The home changing room at the Stade de France is regarded as an inner sanctum of French sport, with the shirts worn by the stars of that famous team, including Zinedine Zidane and Thierry Henry, still hanging on its walls.
Now organisers hope that by making it available to just the 25 decathletes and 25 heptathletes in Paris – out of 1,810 athletes overall – it will inspire France’s world record‑holder, Kevin Mayer, to win a decathlon gold medal. And, as a result, will spark renewed interest in athletics in France.
The plan is the brainchild of Alain Blondel, the sports manager for athletics at Paris 2024 and a former European champion decathlete, who told the Guardian that he wanted to link France’s football success 26 years ago with their Olympic ambitions over the next fortnight.

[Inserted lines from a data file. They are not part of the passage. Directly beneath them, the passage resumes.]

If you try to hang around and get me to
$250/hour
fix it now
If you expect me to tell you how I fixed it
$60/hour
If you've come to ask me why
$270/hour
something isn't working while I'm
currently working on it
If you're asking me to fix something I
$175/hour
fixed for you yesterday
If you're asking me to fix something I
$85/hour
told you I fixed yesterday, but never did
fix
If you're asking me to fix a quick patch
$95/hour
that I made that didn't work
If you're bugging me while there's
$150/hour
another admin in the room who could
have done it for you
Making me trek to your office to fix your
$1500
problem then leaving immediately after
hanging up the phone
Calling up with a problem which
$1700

“It was at the end of the 90s that French sports people started to understand that it was possible to win,” Blondel said. “That was a switch for many of us. And that if the football team were able to do it, why not us? And that’s the link that we would like to have.

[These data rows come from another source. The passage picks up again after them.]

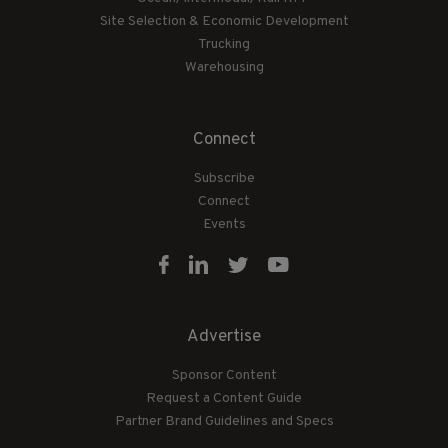
Site Selection & Economic Development
Trucking
Warehousing
Connect
Subscribe
Connect
Events
Advertise
Sponsor Content
Request a Content Guide
Partner Brand Guidelines and Specs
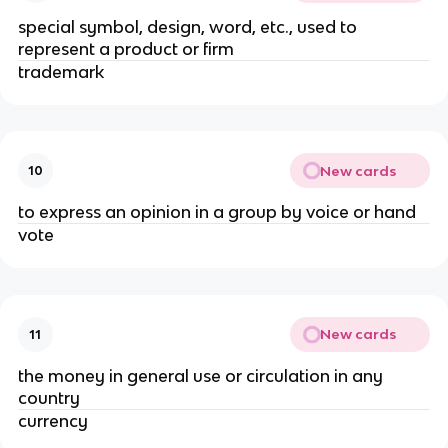
special symbol, design, word, etc., used to
represent a product or firm
trademark
New cards
10
to express an opinion in a group by voice or hand
vote
New cards
11
the money in general use or circulation in any
country
currency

“This stadium is made for ball sports, for football and rugby. And while there are lots of changing rooms, there are two big ones in the central part of the stadium – and one will be dedicated to the combined events.”
The news – which until now has been a closely guarded secret – means that Team GB’s heptathlon world champion Johnson-Thompson, who is a huge football fan, will also get the unique opportunity to use the dressing room when she bids for her first Olympic medal along with Britain’s other heptathlete, Jade O’Dowda. To be fit for the Games Johnson-Thompson has undergone a number of painkilling injections in her troublesome achilles, which she said on Sunday “seems to have settled down now”.

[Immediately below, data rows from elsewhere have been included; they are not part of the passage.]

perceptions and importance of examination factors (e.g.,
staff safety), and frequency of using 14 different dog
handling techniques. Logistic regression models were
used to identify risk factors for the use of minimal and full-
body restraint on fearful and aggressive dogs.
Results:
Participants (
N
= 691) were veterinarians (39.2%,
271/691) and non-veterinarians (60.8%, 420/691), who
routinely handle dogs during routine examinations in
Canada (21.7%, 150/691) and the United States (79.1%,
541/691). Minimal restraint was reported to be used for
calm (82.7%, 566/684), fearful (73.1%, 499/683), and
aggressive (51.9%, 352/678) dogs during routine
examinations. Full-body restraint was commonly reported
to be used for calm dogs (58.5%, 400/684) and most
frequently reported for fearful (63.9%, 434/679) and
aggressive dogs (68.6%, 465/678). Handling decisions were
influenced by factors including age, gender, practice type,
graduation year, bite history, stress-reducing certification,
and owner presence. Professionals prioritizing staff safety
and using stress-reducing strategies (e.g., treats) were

Blondel said: “The only athlete we have told about this is Kevin Mayer, but we need to have history and to have stories. And it’s a part of our storytelling to offer some athletes the opportunity to be in this museum – well, it should not be a museum because it’s a place that needs to live, but it’s a part of history. So guys, you’re a part of history like those guys nearly 30 years ago.”
Blondel also confirmed that the Paris 2024 programme had been deliberately structured so that Mayer and the European championship bronze medallist Makenson Gletty would compete at the start of the track and field programme to build momentum for the French team.
“It was important for me to start with the decathlon,” he said. “So a year ago we discussed with World Athletics about having Kevin, the main medal possibility for France, going first. The decathlon is a show and our aim is to bring the mood and the goodwill in the stadium from the first morning, and it will be like a wheel rolling and rolling until the end of the competition.”